- MATERIAL PROVIDED:
== Segment start ==

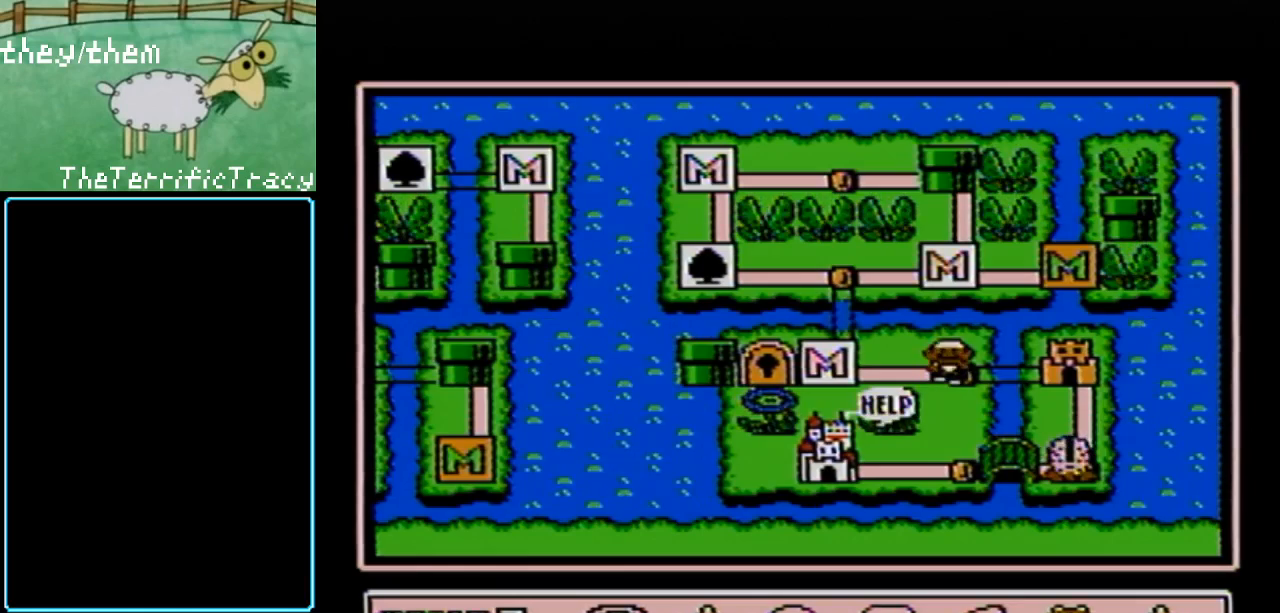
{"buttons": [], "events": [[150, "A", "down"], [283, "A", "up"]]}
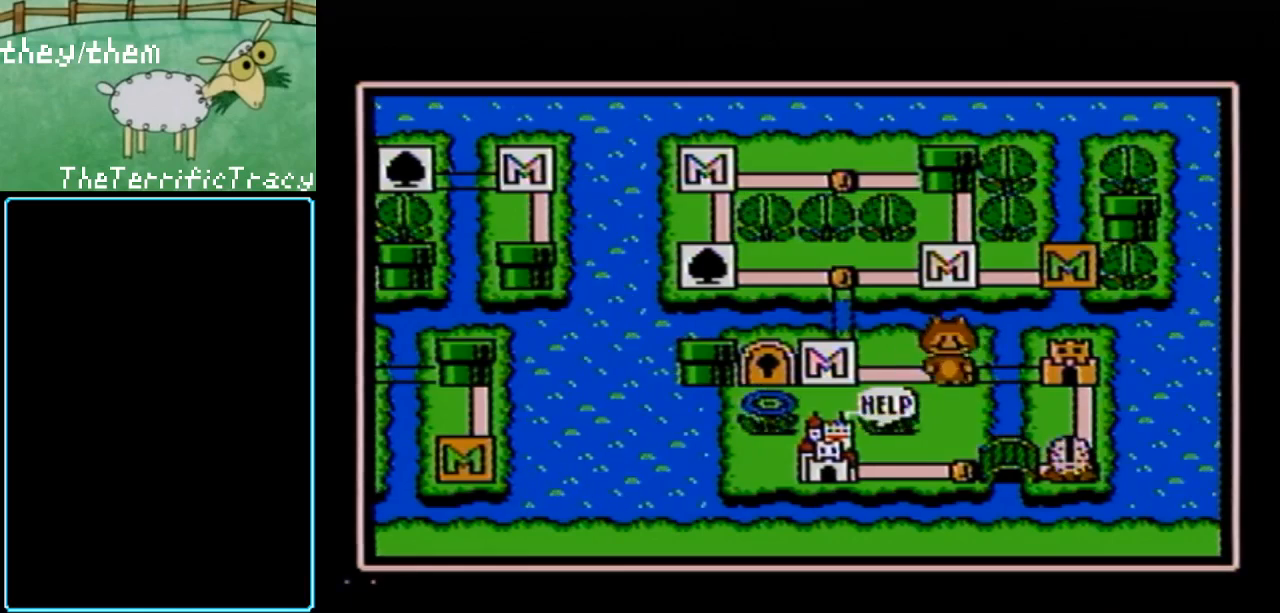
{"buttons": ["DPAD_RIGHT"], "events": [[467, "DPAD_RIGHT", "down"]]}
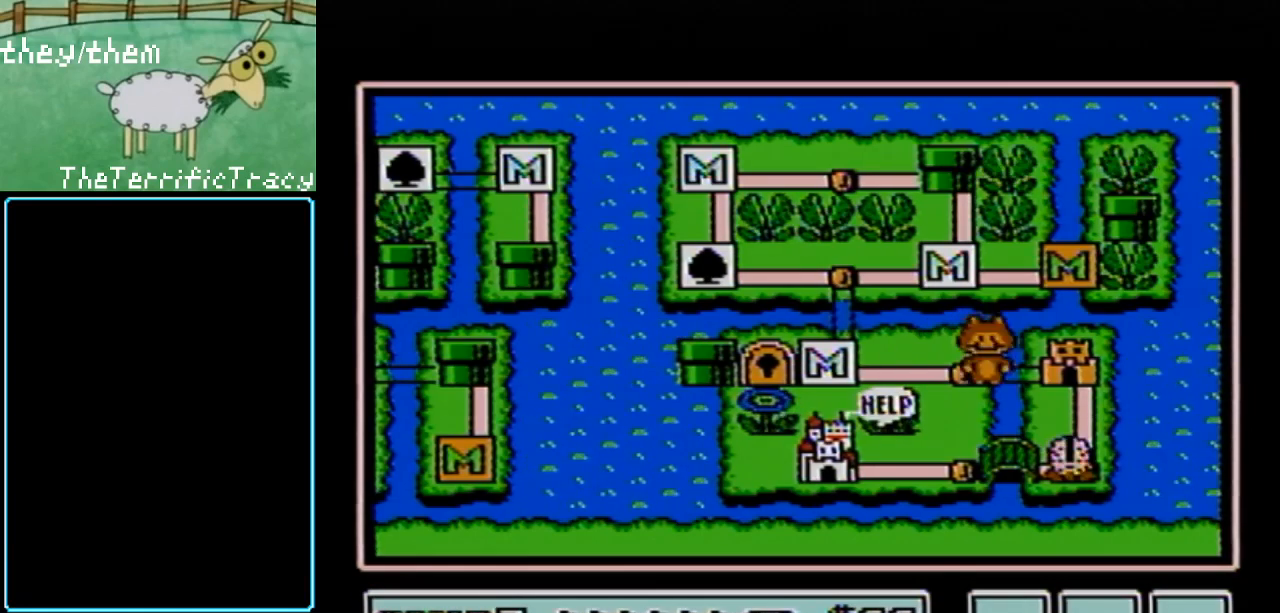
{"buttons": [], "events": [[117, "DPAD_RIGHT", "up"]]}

== Segment end ==

- TASK: Leave the images aside and retype each line of the listing above exactly.

- ANSWER:
{"buttons": [], "events": [[150, "A", "down"], [283, "A", "up"]]}
{"buttons": ["DPAD_RIGHT"], "events": [[467, "DPAD_RIGHT", "down"]]}
{"buttons": [], "events": [[117, "DPAD_RIGHT", "up"]]}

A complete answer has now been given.